§ **WHAT THIS EXERCISE ASKS**
**1.** According to the text on the Kalopedis family jewellers, in which village was Stylianos Kalopedis born?
**2.** Write the next part of the text on the Kalopedis family jewellers, picking up after its final sentence.

The Kalopedis Family are jewellers from Cyprus who specialize in traditional Greek Byzantine style icons and ecclesiastical art, found in Orthodox churches. Stylianos Kalopedis started the business in 1888 which has been passed down from father to son for five generations.  Their style incorporates cultural influences, both ancient and modern.

Kalopedis dynasty
Stylianos Kalopedis (1868–1936)
Giorgos Kalopedis I (1911–1984)
Michalakis Kalopedis I (born 1935)
Giorgos Kalopedis II (born 1958)
Michalis Kalopedis II (born 1980)

The establishment
Stylianos Kalopedis was born in 1868 at Lefkara, a mountain village on the island of Cyprus. As a child he was sent to the capital city of Nicosia to work at a workshop in the "street of the goldsmiths" and learn the art of jewellery making. When he was 20 years old his mentor told him that he had achieved a skill level with which he could open his own workshop. His mentor then provided him with a workbench and work tools. The year was 1888 and the family tradition had begun.

§ **DATASET EXTRACT**
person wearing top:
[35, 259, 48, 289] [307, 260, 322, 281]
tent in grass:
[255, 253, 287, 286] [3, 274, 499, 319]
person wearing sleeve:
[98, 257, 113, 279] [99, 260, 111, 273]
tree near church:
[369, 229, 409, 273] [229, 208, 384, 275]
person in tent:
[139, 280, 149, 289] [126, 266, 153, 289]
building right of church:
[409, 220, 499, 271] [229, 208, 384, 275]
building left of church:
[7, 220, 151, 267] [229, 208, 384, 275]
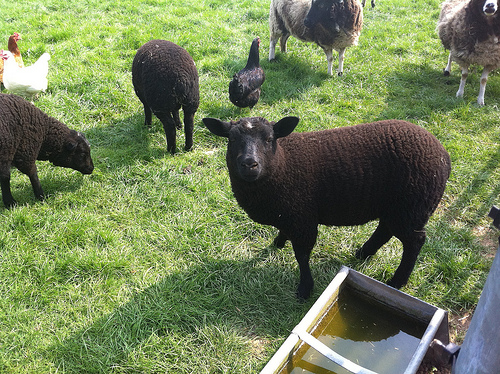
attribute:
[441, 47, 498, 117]
legs — white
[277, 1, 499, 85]
sheep — light colored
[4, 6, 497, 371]
grass field — long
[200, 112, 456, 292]
sheep — black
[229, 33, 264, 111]
chicken — black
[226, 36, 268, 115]
chicken — black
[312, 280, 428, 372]
water — murky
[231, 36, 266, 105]
chicken — black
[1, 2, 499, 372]
grass — green, lush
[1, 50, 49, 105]
chicken — white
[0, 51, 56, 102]
chicken — white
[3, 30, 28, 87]
chicken — red, yellow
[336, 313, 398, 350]
water — murky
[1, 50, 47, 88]
chicken — brown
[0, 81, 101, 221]
sheep — black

§ **ANSWERS TO THE TASKS**
**1.** Lefkara, a mountain village on the island of Cyprus.

**2.**
Stylianos at first had moved to the village of Vasa where he had met his wife and remained there for 15 years. When his family started growing he decided to move back to Nicosia. In October 1931 there was an uprising of the Cypriot people against the British colonists. To protect his family Stylianos moved them back to his birthplace Lefkara. He wanted to ensure he could pass down his skills and knowledge of the art that he was practicing to his children so that they would continue the profession.

The workshop at Lefkara was established and the Kalopedis family began to work on two categories of jewellery. The first category refers to  ecclesiastical art, such as icons, and other ecclesiastical instruments that are used in the Greek Orthodox Church. The family also was the first to introduce the two traditional Greek instruments "Kapnistiri" and "Mereha" to Cyprus, items which are used as censers in traditional weddings and other ceremonies. These two are what the parents and the priests use to bless their children on their wedding day. They are decorated in the forms of fruits such as apples and peaches. The "Kapnistiri" has two parts, one to store olive leaves and small charcoals and the other is for the burning of charcoals and olive leaves, to produce the smoke for the blessing. The "Mereha' is what is used to hold perfume. The second category in which the family specialized was personal jewellery.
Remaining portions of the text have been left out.